* _DATA PROVIDED_

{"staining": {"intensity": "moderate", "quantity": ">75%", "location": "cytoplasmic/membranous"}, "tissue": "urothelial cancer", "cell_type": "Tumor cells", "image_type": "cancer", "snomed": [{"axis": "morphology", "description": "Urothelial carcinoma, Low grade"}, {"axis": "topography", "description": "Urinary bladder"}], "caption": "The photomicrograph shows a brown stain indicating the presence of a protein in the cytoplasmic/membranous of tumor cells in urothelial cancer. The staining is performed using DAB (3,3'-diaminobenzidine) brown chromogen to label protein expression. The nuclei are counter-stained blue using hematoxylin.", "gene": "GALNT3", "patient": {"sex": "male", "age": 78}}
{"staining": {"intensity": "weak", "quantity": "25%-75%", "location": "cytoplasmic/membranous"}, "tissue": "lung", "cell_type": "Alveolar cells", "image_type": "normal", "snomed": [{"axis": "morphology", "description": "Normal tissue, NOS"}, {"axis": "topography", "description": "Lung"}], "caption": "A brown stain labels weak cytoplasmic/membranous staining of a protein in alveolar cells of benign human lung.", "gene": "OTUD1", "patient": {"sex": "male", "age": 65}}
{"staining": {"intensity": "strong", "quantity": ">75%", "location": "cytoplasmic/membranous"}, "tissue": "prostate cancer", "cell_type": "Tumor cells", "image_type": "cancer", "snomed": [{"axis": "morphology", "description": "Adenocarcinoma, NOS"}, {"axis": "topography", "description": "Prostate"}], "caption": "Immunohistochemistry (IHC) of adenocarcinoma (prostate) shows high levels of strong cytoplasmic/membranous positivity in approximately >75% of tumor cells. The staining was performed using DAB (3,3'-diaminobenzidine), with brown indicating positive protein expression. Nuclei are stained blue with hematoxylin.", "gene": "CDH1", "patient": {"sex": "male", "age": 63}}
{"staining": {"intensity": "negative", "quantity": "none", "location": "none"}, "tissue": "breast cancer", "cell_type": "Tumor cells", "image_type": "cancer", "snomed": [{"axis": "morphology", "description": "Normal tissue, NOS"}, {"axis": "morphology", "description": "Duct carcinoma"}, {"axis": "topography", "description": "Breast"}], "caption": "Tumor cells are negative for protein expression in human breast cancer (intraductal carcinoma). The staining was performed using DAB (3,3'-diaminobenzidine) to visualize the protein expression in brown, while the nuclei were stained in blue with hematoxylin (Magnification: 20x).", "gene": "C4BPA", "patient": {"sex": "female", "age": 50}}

* _TO DO_
Whenever a line in the listing above includes the word "indicating", return that line.

* _TASK RESULT_
{"staining": {"intensity": "moderate", "quantity": ">75%", "location": "cytoplasmic/membranous"}, "tissue": "urothelial cancer", "cell_type": "Tumor cells", "image_type": "cancer", "snomed": [{"axis": "morphology", "description": "Urothelial carcinoma, Low grade"}, {"axis": "topography", "description": "Urinary bladder"}], "caption": "The photomicrograph shows a brown stain indicating the presence of a protein in the cytoplasmic/membranous of tumor cells in urothelial cancer. The staining is performed using DAB (3,3'-diaminobenzidine) brown chromogen to label protein expression. The nuclei are counter-stained blue using hematoxylin.", "gene": "GALNT3", "patient": {"sex": "male", "age": 78}}
{"staining": {"intensity": "strong", "quantity": ">75%", "location": "cytoplasmic/membranous"}, "tissue": "prostate cancer", "cell_type": "Tumor cells", "image_type": "cancer", "snomed": [{"axis": "morphology", "description": "Adenocarcinoma, NOS"}, {"axis": "topography", "description": "Prostate"}], "caption": "Immunohistochemistry (IHC) of adenocarcinoma (prostate) shows high levels of strong cytoplasmic/membranous positivity in approximately >75% of tumor cells. The staining was performed using DAB (3,3'-diaminobenzidine), with brown indicating positive protein expression. Nuclei are stained blue with hematoxylin.", "gene": "CDH1", "patient": {"sex": "male", "age": 63}}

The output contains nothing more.